→ GOAL OF THE EXERCISE
Continue the forum comment about Google's tech lead manager role from where it stops.

→ PAGE EXCERPT

There’s always a downside to anything, and the merits/demerits are all about the politics of the org.

9. nostrademons ◴[] No.45046164[source]
Former TLM that was involuntarily reclassified as an EM because I had too many reports. I'm from old-line (pre-2011) Google, so was an engineer back when the TLM role was one of our unique competitive advantages.

I have a lot of thoughts on this. IMHO, it's appropriate for the state that Google is in now, where it is a large mature conglomerate, basically finance & managerially driven, built around optimizing 10-K reports and exec headcount & control. It's not a particularly good move from the perspective of shipping great software, but Google doesn't really do that anymore.

The reason is because software construction and management is unintuitive, and concrete details of implementation very often bubble up into the architecture, team structure, and project assignments required to build the software. TLM-led teams have a very tight feedback loop between engineering realities and managerial decisions. Your manager is sitting beside you in the trenches, they are writing code, and when something goes wrong, they know exactly what and why and can adopt the plan appropriately. Most importantly, they can feed that knowledge of the codebase into the new plan. So you end up with a team structure that actually reflects how the codebase works, engineers with deep expertise in their area that can quickly make changes, and management that is nimble enough to adopt the organization to engineering realities rather than trying to shoehorn engineering realities into the existing org structure.

→ DATA UNDER STUDY
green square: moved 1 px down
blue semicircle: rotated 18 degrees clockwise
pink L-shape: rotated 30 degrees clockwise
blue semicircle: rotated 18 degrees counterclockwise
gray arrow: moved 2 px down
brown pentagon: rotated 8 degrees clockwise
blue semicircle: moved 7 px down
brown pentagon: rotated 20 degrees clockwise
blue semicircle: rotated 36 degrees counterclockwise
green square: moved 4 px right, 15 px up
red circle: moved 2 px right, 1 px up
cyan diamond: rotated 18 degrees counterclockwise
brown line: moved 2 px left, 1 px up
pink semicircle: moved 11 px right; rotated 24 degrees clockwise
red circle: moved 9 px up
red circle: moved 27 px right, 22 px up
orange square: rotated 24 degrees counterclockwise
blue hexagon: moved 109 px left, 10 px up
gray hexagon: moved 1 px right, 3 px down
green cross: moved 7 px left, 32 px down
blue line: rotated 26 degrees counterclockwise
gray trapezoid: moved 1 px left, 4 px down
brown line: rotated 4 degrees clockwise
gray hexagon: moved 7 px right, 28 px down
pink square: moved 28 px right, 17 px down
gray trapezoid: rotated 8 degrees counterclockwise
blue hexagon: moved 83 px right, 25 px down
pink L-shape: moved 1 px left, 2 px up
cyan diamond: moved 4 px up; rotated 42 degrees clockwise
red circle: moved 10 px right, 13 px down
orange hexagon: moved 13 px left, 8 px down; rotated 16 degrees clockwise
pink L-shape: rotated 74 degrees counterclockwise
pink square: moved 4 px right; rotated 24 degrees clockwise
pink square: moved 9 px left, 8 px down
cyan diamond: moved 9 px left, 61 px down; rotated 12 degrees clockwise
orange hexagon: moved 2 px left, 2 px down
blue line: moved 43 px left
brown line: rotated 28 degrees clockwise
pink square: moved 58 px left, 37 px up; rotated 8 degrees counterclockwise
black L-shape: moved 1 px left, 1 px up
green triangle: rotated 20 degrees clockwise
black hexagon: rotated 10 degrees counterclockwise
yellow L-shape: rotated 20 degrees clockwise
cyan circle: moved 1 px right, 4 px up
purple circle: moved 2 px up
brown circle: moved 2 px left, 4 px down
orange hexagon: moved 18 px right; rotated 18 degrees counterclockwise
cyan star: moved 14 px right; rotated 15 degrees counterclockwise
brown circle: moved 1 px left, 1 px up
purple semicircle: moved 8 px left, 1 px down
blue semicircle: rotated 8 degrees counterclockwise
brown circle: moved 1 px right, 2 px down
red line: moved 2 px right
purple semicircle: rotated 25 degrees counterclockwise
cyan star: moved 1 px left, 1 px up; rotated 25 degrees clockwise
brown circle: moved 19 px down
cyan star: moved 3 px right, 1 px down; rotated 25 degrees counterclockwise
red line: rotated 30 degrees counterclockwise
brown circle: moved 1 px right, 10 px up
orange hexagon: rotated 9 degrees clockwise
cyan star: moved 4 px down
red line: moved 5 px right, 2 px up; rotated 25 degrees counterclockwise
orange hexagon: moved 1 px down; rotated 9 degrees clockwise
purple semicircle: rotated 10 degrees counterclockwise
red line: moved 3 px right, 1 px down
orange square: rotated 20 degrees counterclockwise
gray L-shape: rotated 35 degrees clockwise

→ REPLY TO THE TASK
Now, as an EM with 10+ reports, I'm too far removed from the technical details to do anything other than rely on what my reports tell me. My job is to take a slide deck from a PM with 10 gripes about our current product, parcel it out into 10 projects for 10 engineers, and then keep them happy and productive while they go implement the mock. It will take them forever because our codebase is complex, and they will heroically reproduce the mock (but only the mock, because there is little room for judgment calls in say resize behavior or interactivity or interactions with other features and nobody's holding them accountable for things that management didn't have time or bandwidth to ask for) with some hideously contorted code that make the codebase even more complex but is the best they can do because the person who actually needed to rewrite their code to make it simple reports up through a different VP. But that's okay, because the level of management above me doesn't have time to check the technical details either, and likewise for the level of management above them, and if it takes forever we can just request more headcount to deal with the lack of velocity. Not our money, and it's really our only means of professional advancement now that product quality is impossible and doesn't matter anyway.

Ultimately the value of the TLM role was in that tight bidirectional feedback between code, engineers, and management. As a TLM, you can make org-structure decisions based on what the code tells you. As an EM, you make org-structure decisions based on what your manager tells you. But at some point in a company's lifetime, the code becomes irrelevant - nobody reads it all anyway - and the only thing that matters is your manager's opinion, and by transitivity, your VP's opinion. A flattened org structure with as many reports per manager as possible is a way for the VP to exert maximal control over the largest possible organization, mathematically, and so once that is all that matters, that is the structure you get.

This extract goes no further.